"Then you're ready for me to go; you don't mind," said Mrs. Brent.

"It doesn't much matter whether I mind or not, does it? You tell me you are going. You refuse to discuss it with me?"

"Well, I don't want to make trouble. It's no good talking over things. There's nothing much wrong, really. If I go away now for a bit I shall be all right when I come back. I expect, really, I shall be rather glad to get back."

Lady Brent put down her pen and took off her spectacles. "Oh, but if you go away you won't come back," she said, turning towards her again. "Surely you understand that!"

Mrs. Brent felt that she had been entrapped into an opening unfavourable to herself. Now was the time, if she had it in her, to exercise the restraint and reserve shown by Lady Brent. But it was not in her; she became angry at once, and showed her anger.

"Of course I might have known that you were leading me on," she said bitterly. "I dare say it seems very clever to you, and it's what you're always doing. But I'm not going to give in to it any more. I'm going away—only just for a little holiday—and I'm coming back. You can't prevent me. This is my home. I've lived here getting on for eighteen years—me and my child. I dare say you'd like to keep him and get rid of me. But you can't do it."
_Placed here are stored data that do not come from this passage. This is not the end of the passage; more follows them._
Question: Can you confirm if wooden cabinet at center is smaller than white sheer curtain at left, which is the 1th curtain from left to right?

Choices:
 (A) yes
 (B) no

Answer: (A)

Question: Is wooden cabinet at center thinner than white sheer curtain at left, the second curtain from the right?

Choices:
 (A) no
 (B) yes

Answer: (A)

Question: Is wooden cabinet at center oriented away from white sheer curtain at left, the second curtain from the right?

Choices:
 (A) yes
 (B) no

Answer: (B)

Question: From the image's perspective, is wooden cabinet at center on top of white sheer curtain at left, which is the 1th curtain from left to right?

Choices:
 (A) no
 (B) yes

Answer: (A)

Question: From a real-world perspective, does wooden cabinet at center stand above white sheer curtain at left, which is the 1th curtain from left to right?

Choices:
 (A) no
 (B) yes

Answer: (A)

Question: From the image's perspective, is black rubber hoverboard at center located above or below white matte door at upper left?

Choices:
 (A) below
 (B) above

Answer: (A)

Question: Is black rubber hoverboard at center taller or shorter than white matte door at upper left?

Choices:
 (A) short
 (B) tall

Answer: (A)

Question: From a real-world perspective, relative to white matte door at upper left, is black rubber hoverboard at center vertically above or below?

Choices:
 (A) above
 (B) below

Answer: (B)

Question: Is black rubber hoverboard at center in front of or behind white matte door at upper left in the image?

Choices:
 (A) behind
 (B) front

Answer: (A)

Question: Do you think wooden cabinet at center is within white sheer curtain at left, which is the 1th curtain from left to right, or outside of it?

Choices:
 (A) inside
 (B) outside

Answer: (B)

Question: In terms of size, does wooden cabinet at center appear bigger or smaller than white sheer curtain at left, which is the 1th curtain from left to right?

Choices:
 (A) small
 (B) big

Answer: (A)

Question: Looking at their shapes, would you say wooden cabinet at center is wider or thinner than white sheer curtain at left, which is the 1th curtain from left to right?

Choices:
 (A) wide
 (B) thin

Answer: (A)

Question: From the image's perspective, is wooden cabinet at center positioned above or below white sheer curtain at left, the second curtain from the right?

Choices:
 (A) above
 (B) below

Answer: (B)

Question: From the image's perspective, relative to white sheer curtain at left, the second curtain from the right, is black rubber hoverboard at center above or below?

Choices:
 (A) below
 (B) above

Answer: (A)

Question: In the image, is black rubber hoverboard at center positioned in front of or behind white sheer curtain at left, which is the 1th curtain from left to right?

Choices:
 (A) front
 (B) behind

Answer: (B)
"If I wanted to do that I could do it," returned Lady Brent; and, as the statement brought no immediate response, she repeated it, in the same level tone but with slightly increased emphasis. "If I wanted to do that I could do it."

"Perhaps you could do it, by law," said Mrs. Brent. "I don't know anything about the law, except what you've told me. Perhaps you could and perhaps you couldn't. But there's one thing you can't do, and that's take away my child's love for me, though I dare say you'd like to do that too. You don't suppose that if I went away and came back here and you had me turned away from the door, you wouldn't hear something about it from him. You don't suppose that, do you? He's pretty near a man now. You're his guardian till he comes of age; I know that you had yourself made so by the law, and I didn't make any objection; you told me it was best for him, and I believed you. But you'd find it wasn't all a question of law if you tried any game of that sort. I don't know what Harry would do, but I do know that whatever he did it wouldn't suit your book."
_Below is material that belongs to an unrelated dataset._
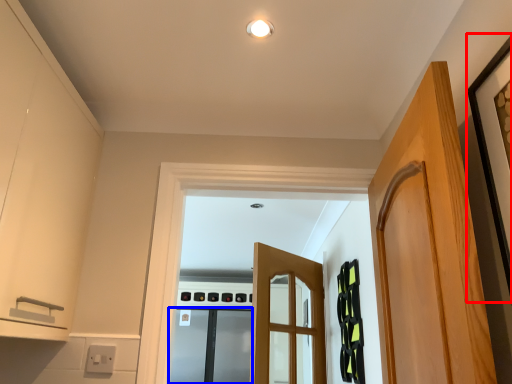
Question: Which object appears closest to the camera in this image, picture frame (highlighted by a red box) or screen door (highlighted by a blue box)?

Choices:
 (A) picture frame
 (B) screen door

Answer: (A)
Lady Brent had listened to this speech without showing the smallest sign of discomposure, but her light blue eyes were hard and cold as she said: "There is a good deal of truth in what you say. Your going away would completely upset everything that has been done during the last eighteen years for Harry's benefit. Both you and I have made sacrifices on his behalf. We agreed to do so when you came here before he was born. I have kept strictly to the bargain. I should not, for my own pleasure, live the retired life that I do here, all the year round, with you as my constant companion. For my own sake I should be immensely relieved to say good-bye to you for a time, if it were possible."

"Yes, that's the sort of nasty thing you say."